Assigned task: Search through the entries for the word "worth" and copy every line that has it.
Segment Start: Data under study
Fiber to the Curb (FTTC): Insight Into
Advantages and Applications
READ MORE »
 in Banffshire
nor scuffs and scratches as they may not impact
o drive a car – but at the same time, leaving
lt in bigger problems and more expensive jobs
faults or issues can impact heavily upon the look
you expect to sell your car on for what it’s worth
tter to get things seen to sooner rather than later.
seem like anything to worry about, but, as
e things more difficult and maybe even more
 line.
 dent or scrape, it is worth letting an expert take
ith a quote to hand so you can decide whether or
Segment End: Data under study
Segment Start: Data under study
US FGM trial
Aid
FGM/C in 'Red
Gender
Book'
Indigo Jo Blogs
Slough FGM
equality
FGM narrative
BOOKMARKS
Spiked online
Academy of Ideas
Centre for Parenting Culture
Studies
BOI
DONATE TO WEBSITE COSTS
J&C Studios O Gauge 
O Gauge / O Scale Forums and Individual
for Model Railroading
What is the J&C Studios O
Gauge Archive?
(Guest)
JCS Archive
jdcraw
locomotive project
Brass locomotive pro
Segment End: Data under study
Segment Start: Data under study
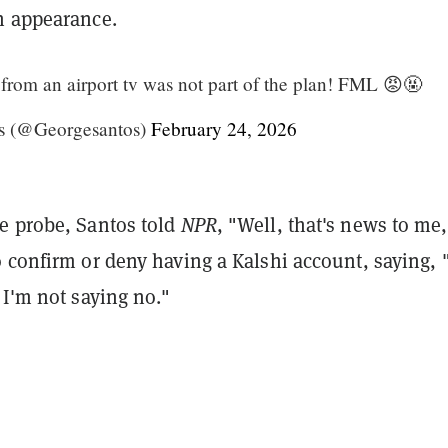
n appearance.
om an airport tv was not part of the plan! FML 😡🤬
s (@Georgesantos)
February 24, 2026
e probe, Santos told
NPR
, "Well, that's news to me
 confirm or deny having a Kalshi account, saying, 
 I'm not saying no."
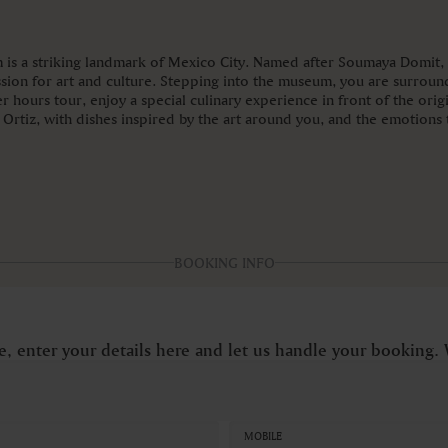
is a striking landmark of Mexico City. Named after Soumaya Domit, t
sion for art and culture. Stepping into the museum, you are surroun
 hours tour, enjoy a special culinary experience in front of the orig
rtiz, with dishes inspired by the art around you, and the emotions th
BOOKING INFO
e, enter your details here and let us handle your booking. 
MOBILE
Segment End: Data under study
Answer to this problem:
you expect to sell your car on for what it’s worth
 dent or scrape, it is worth letting an expert take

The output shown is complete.